**Document excerpt**
• • • •

South American Leaders Sign Environmental Pact to Protect Amazon
September 9, 2019 By Staff
TODAY IN LATIN AMERICA
REGION: The presidents of Peru, Colombia, Ecuador and Bolivia joined leaders from Suriname, Brazil and Guyana Friday for talks about the future of the Amazon. The meeting was led by Colombian President Iván Duque, who called on the attendees to join him in combating deforestation and increasing rainforest protection. The leaders agreed to and signed the Leticia Amazon pact, which encourages resource sharing, cooperative action and the participation of Indigenous groups. “When a brother country needs help, we should all do our best to help in these emergencies,” Duque said.
Brazilian President Jair Bolsonaro did not attend the summit and joined by video conference instead, citing poor health (Bolsonaro underwent a hernia-repair surgery yesterday). However, on Saturday, Bolsonaro attended Brazilian independence day ceremonies where he announced, “The Brazilian Amazon is ours.”
Headlines from the western hemisphere
PARAGUAY: Human bones were found this week on property previously owned by former dictator Alfredo Stroessner in Ciudad del Este. Locals discovered the remains while searching for buried treasure. The justice ministry’s department for historical memory and reparation announced that it would investigate the origin of the bones, specifically whether they belonged to victims of Stroessner’s dictatorship. Currently, authorities estimate that 423 people were killed or forcibly disappeared during the 1954-1989 dictatorship.
VENEZUELA: President Nicolás Maduro has halted negotiations with the opposition over a disagreement about Venezuela’s claim to oil-rich land in Guyana. Maduro’s chief prosecutor began an investigation into the opposition’s top envoy in London, Vanessa Neumann, late Friday after Vice President Delcy Rodríguez released recordings of Neumann recommending the opposition stop mentioning the contested region. Neumann has since tweeted that she supports Venezuela’s claim to the Esequibo territory.

• • • •

**Data excerpts**
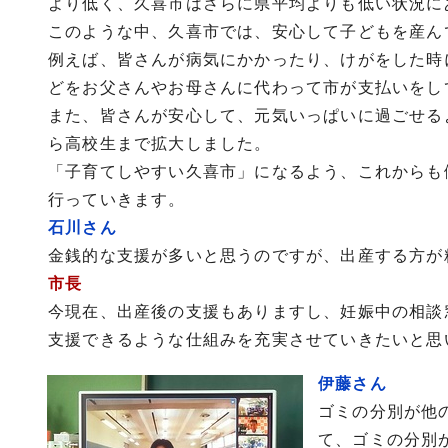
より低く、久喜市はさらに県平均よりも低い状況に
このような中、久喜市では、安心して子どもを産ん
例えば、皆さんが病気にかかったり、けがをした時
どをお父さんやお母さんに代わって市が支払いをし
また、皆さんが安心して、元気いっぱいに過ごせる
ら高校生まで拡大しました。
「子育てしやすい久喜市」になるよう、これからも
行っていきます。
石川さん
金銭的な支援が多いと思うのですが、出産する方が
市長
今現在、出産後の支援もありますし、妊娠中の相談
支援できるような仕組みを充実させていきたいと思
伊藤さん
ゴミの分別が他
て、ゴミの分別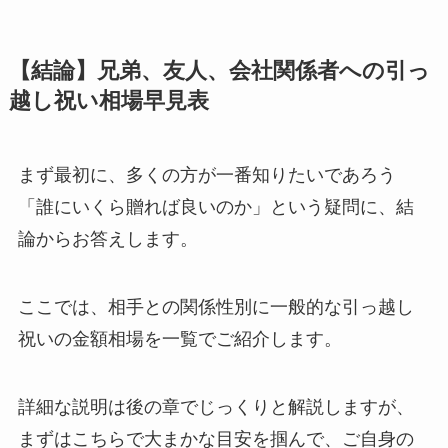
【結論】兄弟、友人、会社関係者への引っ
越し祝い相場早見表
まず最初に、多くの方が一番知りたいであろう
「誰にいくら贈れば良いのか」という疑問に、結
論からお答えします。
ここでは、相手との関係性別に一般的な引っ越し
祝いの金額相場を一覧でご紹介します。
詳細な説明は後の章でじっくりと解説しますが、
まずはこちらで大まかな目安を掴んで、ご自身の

• • • •

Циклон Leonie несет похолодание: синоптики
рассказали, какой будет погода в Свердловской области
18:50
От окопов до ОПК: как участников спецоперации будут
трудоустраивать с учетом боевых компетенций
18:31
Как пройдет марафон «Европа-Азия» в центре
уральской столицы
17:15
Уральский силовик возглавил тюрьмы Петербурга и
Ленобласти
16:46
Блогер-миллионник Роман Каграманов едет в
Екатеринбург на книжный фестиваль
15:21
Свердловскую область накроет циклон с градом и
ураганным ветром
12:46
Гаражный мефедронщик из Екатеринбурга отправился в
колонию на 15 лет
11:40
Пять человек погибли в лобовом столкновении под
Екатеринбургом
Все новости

• • • •

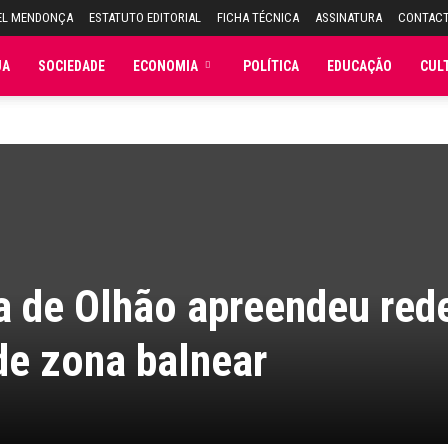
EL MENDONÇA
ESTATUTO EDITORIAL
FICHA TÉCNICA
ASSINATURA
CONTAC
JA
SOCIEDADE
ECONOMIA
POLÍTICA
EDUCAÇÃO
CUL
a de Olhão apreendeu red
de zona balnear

• • • •

**Task 1**
Write out the part of the Amazon pact news article from "Brazilian President Jair" to "the 1954-1989 dictatorship.", word for word.
**Task 2**
Pick up the Amazon pact news article after its last sentence and keep writing it.
The data has nothing to do with the news article about the Amazon pact.

**Your response 1**
Brazilian President Jair Bolsonaro did not attend the summit and joined by video conference instead, citing poor health (Bolsonaro underwent a hernia-repair surgery yesterday). However, on Saturday, Bolsonaro attended Brazilian independence day ceremonies where he announced, “The Brazilian Amazon is ours.”
Headlines from the western hemisphere
PARAGUAY: Human bones were found this week on property previously owned by former dictator Alfredo Stroessner in Ciudad del Este. Locals discovered the remains while searching for buried treasure. The justice ministry’s department for historical memory and reparation announced that it would investigate the origin of the bones, specifically whether they belonged to victims of Stroessner’s dictatorship. Currently, authorities estimate that 423 people were killed or forcibly disappeared during the 1954-1989 dictatorship.

**Your response 2**
PUERTO RICO: Puerto Rican Governor Wanda Vázquez traveled to Washington D.C. yesterday in order to “restore the island’s credibility, improve communication and guarantee the government’s transparency” in the use of funds allocated to Puerto Rico. Vázquez, who will return to the island on Friday, said the trip’s goal is to accelerate the disbursement of funds for Puerto Rico’s recovery and essential services, such as education and health.
HAITI: In the culmination of a six-year legal battle, a defamation lawsuit against an activist who accused the founder of the orphanage Hearts With Haiti of sexually abusing children has been settled. The activist, Paul Kendrick, was originally ordered to pay $14.5 million to the charity after he accused the founder, Michael Geilenfeld, of molesting at least 16 boys. The ruling was overturned, and the orphanage will now receive $3 million in the settlement. Geilenfeld will not receive any of the payout.
NICARAGUA: A group of Nicaraguan businessmen were allegedly attacked on Saturday with rocks, rubber bullets and metal pipes by a crowd of government supporters. José Adán Aguerri, president of the Supreme Council of Private Enterprise, said the businessmen were stopped by the police when motorcyclists assailed them. The businessmen had escorted home journalist Aníbal Toruño, who has been critical of Nicaraguan President Daniel Ortega and recently returned to the country after having spent almost a year in exile.
MEXICO: Mexican Foreign Minister Marcelo Ebrard announced on Friday that Mexico had successfully reduced the number of migrants detained at the U.S.-Mexico border by 56%. To avoid Trump’s threat of tariffs this May, Mexican officials previously negotiated an agreement to further crack down on migration. This August, the number of migrants apprehended at the border was 63,989, down from 144,266 in May. The director of the non-profit organization Sin Fronteras said that the agreement came at a high cost for Mexico, both in terms of expense to deploy the National Guard and the lack of safeguards to protect the human rights of migrants. Ebrard will meet with U.S. officials tomorrow.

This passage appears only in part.